Segment Open
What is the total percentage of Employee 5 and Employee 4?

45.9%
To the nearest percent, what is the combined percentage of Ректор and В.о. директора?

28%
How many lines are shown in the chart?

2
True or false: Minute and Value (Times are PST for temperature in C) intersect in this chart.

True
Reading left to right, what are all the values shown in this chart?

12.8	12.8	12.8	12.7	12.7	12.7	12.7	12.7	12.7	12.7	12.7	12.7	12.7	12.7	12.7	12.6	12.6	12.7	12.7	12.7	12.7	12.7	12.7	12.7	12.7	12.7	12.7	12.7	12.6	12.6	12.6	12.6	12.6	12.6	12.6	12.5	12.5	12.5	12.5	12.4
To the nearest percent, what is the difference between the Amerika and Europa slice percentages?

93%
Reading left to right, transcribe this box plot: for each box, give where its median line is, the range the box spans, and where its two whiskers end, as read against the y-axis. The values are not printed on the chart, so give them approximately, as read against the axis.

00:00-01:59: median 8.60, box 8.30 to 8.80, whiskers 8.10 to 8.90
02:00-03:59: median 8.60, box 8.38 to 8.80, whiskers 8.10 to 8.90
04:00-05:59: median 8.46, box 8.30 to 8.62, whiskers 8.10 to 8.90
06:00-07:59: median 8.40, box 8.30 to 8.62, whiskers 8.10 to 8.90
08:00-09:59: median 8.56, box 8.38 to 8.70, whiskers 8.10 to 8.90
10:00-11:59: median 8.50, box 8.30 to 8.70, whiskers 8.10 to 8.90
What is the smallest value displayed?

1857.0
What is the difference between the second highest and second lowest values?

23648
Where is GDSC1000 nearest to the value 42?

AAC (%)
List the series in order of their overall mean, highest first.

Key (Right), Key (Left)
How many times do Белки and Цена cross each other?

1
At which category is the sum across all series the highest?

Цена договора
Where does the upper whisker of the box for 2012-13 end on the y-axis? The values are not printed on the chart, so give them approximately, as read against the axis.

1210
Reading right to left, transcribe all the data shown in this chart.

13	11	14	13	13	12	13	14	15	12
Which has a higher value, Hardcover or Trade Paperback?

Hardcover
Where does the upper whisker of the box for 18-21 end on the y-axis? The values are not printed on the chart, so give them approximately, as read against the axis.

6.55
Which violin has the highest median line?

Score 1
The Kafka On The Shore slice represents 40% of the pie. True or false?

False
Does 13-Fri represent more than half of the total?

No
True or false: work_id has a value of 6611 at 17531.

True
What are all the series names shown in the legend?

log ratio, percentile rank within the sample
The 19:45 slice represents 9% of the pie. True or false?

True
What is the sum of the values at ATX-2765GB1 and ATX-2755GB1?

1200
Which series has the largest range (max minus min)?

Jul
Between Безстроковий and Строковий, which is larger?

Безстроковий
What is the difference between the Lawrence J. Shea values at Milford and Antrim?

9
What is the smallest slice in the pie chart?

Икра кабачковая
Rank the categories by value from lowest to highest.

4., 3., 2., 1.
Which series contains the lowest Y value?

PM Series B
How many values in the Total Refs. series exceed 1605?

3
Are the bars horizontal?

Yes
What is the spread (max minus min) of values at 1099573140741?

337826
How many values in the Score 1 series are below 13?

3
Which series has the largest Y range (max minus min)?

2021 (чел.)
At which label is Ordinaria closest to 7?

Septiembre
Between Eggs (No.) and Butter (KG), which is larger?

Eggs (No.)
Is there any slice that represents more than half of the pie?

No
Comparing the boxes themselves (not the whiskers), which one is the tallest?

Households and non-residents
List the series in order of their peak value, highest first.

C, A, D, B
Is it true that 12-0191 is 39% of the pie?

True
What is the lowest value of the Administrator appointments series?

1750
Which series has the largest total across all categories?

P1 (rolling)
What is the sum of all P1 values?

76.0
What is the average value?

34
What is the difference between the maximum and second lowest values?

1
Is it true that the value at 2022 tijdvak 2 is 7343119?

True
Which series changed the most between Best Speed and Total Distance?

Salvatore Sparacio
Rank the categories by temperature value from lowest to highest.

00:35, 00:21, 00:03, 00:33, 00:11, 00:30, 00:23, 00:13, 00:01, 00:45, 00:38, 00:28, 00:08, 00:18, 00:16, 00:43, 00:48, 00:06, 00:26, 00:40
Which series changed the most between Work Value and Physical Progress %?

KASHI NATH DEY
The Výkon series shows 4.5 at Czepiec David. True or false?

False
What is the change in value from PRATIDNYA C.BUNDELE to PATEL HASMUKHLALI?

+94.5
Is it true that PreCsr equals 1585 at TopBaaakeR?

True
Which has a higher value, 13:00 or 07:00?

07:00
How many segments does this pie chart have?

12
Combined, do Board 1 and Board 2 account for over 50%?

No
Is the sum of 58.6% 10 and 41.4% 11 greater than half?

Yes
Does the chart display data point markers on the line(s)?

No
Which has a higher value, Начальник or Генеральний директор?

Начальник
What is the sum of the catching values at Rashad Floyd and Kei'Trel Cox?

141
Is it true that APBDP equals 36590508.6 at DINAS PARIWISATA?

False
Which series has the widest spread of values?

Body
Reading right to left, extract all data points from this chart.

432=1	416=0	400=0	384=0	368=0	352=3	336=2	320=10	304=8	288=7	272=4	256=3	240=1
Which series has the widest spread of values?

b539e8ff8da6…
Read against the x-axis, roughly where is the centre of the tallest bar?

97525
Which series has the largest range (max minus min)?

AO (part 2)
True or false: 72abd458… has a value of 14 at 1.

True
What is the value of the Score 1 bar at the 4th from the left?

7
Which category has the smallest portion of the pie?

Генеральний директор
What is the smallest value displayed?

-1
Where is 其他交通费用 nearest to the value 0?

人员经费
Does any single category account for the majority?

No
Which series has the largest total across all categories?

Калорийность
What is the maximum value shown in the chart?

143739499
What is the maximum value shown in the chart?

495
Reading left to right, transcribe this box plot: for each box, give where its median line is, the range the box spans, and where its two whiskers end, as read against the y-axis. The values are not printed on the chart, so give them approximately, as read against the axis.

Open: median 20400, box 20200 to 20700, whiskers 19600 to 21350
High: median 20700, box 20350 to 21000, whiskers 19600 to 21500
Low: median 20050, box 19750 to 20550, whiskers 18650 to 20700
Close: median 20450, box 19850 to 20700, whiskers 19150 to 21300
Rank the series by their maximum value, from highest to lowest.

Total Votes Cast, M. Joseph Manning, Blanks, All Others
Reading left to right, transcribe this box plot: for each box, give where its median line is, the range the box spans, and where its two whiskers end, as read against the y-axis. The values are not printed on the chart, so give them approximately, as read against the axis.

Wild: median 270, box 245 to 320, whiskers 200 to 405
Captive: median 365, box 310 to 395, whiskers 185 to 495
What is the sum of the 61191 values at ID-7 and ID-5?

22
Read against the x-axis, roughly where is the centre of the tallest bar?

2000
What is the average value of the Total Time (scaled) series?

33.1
Segment Closed
* Problem details
Please edit the listing above by changing every "Reading left to right" to "From left to right", and reproduce it in full with everything else unchanged.

* Output for this exercise
What is the total percentage of Employee 5 and Employee 4?

45.9%
To the nearest percent, what is the combined percentage of Ректор and В.о. директора?

28%
How many lines are shown in the chart?

2
True or false: Minute and Value (Times are PST for temperature in C) intersect in this chart.

True
From left to right, what are all the values shown in this chart?

12.8	12.8	12.8	12.7	12.7	12.7	12.7	12.7	12.7	12.7	12.7	12.7	12.7	12.7	12.7	12.6	12.6	12.7	12.7	12.7	12.7	12.7	12.7	12.7	12.7	12.7	12.7	12.7	12.6	12.6	12.6	12.6	12.6	12.6	12.6	12.5	12.5	12.5	12.5	12.4
To the nearest percent, what is the difference between the Amerika and Europa slice percentages?

93%
From left to right, transcribe this box plot: for each box, give where its median line is, the range the box spans, and where its two whiskers end, as read against the y-axis. The values are not printed on the chart, so give them approximately, as read against the axis.

00:00-01:59: median 8.60, box 8.30 to 8.80, whiskers 8.10 to 8.90
02:00-03:59: median 8.60, box 8.38 to 8.80, whiskers 8.10 to 8.90
04:00-05:59: median 8.46, box 8.30 to 8.62, whiskers 8.10 to 8.90
06:00-07:59: median 8.40, box 8.30 to 8.62, whiskers 8.10 to 8.90
08:00-09:59: median 8.56, box 8.38 to 8.70, whiskers 8.10 to 8.90
10:00-11:59: median 8.50, box 8.30 to 8.70, whiskers 8.10 to 8.90
What is the smallest value displayed?

1857.0
What is the difference between the second highest and second lowest values?

23648
Where is GDSC1000 nearest to the value 42?

AAC (%)
List the series in order of their overall mean, highest first.

Key (Right), Key (Left)
How many times do Белки and Цена cross each other?

1
At which category is the sum across all series the highest?

Цена договора
Where does the upper whisker of the box for 2012-13 end on the y-axis? The values are not printed on the chart, so give them approximately, as read against the axis.

1210
Reading right to left, transcribe all the data shown in this chart.

13	11	14	13	13	12	13	14	15	12
Which has a higher value, Hardcover or Trade Paperback?

Hardcover
Where does the upper whisker of the box for 18-21 end on the y-axis? The values are not printed on the chart, so give them approximately, as read against the axis.

6.55
Which violin has the highest median line?

Score 1
The Kafka On The Shore slice represents 40% of the pie. True or false?

False
Does 13-Fri represent more than half of the total?

No
True or false: work_id has a value of 6611 at 17531.

True
What are all the series names shown in the legend?

log ratio, percentile rank within the sample
The 19:45 slice represents 9% of the pie. True or false?

True
What is the sum of the values at ATX-2765GB1 and ATX-2755GB1?

1200
Which series has the largest range (max minus min)?

Jul
Between Безстроковий and Строковий, which is larger?

Безстроковий
What is the difference between the Lawrence J. Shea values at Milford and Antrim?

9
What is the smallest slice in the pie chart?

Икра кабачковая
Rank the categories by value from lowest to highest.

4., 3., 2., 1.
Which series contains the lowest Y value?

PM Series B
How many values in the Total Refs. series exceed 1605?

3
Are the bars horizontal?

Yes
What is the spread (max minus min) of values at 1099573140741?

337826
How many values in the Score 1 series are below 13?

3
Which series has the largest Y range (max minus min)?

2021 (чел.)
At which label is Ordinaria closest to 7?

Septiembre
Between Eggs (No.) and Butter (KG), which is larger?

Eggs (No.)
Is there any slice that represents more than half of the pie?

No
Comparing the boxes themselves (not the whiskers), which one is the tallest?

Households and non-residents
List the series in order of their peak value, highest first.

C, A, D, B
Is it true that 12-0191 is 39% of the pie?

True
What is the lowest value of the Administrator appointments series?

1750
Which series has the largest total across all categories?

P1 (rolling)
What is the sum of all P1 values?

76.0
What is the average value?

34
What is the difference between the maximum and second lowest values?

1
Is it true that the value at 2022 tijdvak 2 is 7343119?

True
Which series changed the most between Best Speed and Total Distance?

Salvatore Sparacio
Rank the categories by temperature value from lowest to highest.

00:35, 00:21, 00:03, 00:33, 00:11, 00:30, 00:23, 00:13, 00:01, 00:45, 00:38, 00:28, 00:08, 00:18, 00:16, 00:43, 00:48, 00:06, 00:26, 00:40
Which series changed the most between Work Value and Physical Progress %?

KASHI NATH DEY
The Výkon series shows 4.5 at Czepiec David. True or false?

False
What is the change in value from PRATIDNYA C.BUNDELE to PATEL HASMUKHLALI?

+94.5
Is it true that PreCsr equals 1585 at TopBaaakeR?

True
Which has a higher value, 13:00 or 07:00?

07:00
How many segments does this pie chart have?

12
Combined, do Board 1 and Board 2 account for over 50%?

No
Is the sum of 58.6% 10 and 41.4% 11 greater than half?

Yes
Does the chart display data point markers on the line(s)?

No
Which has a higher value, Начальник or Генеральний директор?

Начальник
What is the sum of the catching values at Rashad Floyd and Kei'Trel Cox?

141
Is it true that APBDP equals 36590508.6 at DINAS PARIWISATA?

False
Which series has the widest spread of values?

Body
Reading right to left, extract all data points from this chart.

432=1	416=0	400=0	384=0	368=0	352=3	336=2	320=10	304=8	288=7	272=4	256=3	240=1
Which series has the widest spread of values?

b539e8ff8da6…
Read against the x-axis, roughly where is the centre of the tallest bar?

97525
Which series has the largest range (max minus min)?

AO (part 2)
True or false: 72abd458… has a value of 14 at 1.

True
What is the value of the Score 1 bar at the 4th from the left?

7
Which category has the smallest portion of the pie?

Генеральний директор
What is the smallest value displayed?

-1
Where is 其他交通费用 nearest to the value 0?

人员经费
Does any single category account for the majority?

No
Which series has the largest total across all categories?

Калорийность
What is the maximum value shown in the chart?

143739499
What is the maximum value shown in the chart?

495
From left to right, transcribe this box plot: for each box, give where its median line is, the range the box spans, and where its two whiskers end, as read against the y-axis. The values are not printed on the chart, so give them approximately, as read against the axis.

Open: median 20400, box 20200 to 20700, whiskers 19600 to 21350
High: median 20700, box 20350 to 21000, whiskers 19600 to 21500
Low: median 20050, box 19750 to 20550, whiskers 18650 to 20700
Close: median 20450, box 19850 to 20700, whiskers 19150 to 21300
Rank the series by their maximum value, from highest to lowest.

Total Votes Cast, M. Joseph Manning, Blanks, All Others
From left to right, transcribe this box plot: for each box, give where its median line is, the range the box spans, and where its two whiskers end, as read against the y-axis. The values are not printed on the chart, so give them approximately, as read against the axis.

Wild: median 270, box 245 to 320, whiskers 200 to 405
Captive: median 365, box 310 to 395, whiskers 185 to 495
What is the sum of the 61191 values at ID-7 and ID-5?

22
Read against the x-axis, roughly where is the centre of the tallest bar?

2000
What is the average value of the Total Time (scaled) series?

33.1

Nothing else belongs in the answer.